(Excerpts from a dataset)
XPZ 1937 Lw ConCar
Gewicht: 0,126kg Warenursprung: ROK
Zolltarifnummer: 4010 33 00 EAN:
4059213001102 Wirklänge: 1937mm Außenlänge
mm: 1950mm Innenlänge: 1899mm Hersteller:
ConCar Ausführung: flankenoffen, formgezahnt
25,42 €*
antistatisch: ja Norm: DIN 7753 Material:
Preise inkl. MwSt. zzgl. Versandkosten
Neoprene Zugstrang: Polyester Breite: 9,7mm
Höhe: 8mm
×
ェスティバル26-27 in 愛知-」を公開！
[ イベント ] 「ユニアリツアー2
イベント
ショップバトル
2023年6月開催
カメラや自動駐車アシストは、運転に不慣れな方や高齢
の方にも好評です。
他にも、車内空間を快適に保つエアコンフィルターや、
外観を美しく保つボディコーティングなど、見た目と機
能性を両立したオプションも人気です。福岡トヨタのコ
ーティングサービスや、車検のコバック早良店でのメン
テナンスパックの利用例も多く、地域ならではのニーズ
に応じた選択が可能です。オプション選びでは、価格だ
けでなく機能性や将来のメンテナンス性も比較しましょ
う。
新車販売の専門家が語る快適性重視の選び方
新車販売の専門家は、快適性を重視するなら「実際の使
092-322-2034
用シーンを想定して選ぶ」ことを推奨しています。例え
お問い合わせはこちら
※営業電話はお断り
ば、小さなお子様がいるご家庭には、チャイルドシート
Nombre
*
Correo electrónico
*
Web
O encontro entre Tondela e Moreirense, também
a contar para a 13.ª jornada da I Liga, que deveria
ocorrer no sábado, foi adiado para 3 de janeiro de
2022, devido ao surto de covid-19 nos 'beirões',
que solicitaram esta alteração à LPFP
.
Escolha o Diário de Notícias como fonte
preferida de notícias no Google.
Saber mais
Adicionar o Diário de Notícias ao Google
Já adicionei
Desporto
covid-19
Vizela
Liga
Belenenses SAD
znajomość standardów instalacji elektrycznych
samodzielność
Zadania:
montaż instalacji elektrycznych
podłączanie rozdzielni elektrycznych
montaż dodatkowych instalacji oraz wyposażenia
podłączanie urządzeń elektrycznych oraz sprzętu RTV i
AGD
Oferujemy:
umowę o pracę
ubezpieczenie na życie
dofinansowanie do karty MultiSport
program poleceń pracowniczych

_DIRECTIONS FOR THIS TASK_
In full and without error, restate the data.

_WRITTEN SOLUTION_
XPZ 1937 Lw ConCar
Gewicht: 0,126kg Warenursprung: ROK
Zolltarifnummer: 4010 33 00 EAN:
4059213001102 Wirklänge: 1937mm Außenlänge
mm: 1950mm Innenlänge: 1899mm Hersteller:
ConCar Ausführung: flankenoffen, formgezahnt
25,42 €*
antistatisch: ja Norm: DIN 7753 Material:
Preise inkl. MwSt. zzgl. Versandkosten
Neoprene Zugstrang: Polyester Breite: 9,7mm
Höhe: 8mm
×
ェスティバル26-27 in 愛知-」を公開！
[ イベント ] 「ユニアリツアー2
イベント
ショップバトル
2023年6月開催
カメラや自動駐車アシストは、運転に不慣れな方や高齢
の方にも好評です。
他にも、車内空間を快適に保つエアコンフィルターや、
外観を美しく保つボディコーティングなど、見た目と機
能性を両立したオプションも人気です。福岡トヨタのコ
ーティングサービスや、車検のコバック早良店でのメン
テナンスパックの利用例も多く、地域ならではのニーズ
に応じた選択が可能です。オプション選びでは、価格だ
けでなく機能性や将来のメンテナンス性も比較しましょ
う。
新車販売の専門家が語る快適性重視の選び方
新車販売の専門家は、快適性を重視するなら「実際の使
092-322-2034
用シーンを想定して選ぶ」ことを推奨しています。例え
お問い合わせはこちら
※営業電話はお断り
ば、小さなお子様がいるご家庭には、チャイルドシート
Nombre
*
Correo electrónico
*
Web
O encontro entre Tondela e Moreirense, também
a contar para a 13.ª jornada da I Liga, que deveria
ocorrer no sábado, foi adiado para 3 de janeiro de
2022, devido ao surto de covid-19 nos 'beirões',
que solicitaram esta alteração à LPFP
.
Escolha o Diário de Notícias como fonte
preferida de notícias no Google.
Saber mais
Adicionar o Diário de Notícias ao Google
Já adicionei
Desporto
covid-19
Vizela
Liga
Belenenses SAD
znajomość standardów instalacji elektrycznych
samodzielność
Zadania:
montaż instalacji elektrycznych
podłączanie rozdzielni elektrycznych
montaż dodatkowych instalacji oraz wyposażenia
podłączanie urządzeń elektrycznych oraz sprzętu RTV i
AGD
Oferujemy:
umowę o pracę
ubezpieczenie na życie
dofinansowanie do karty MultiSport
program poleceń pracowniczych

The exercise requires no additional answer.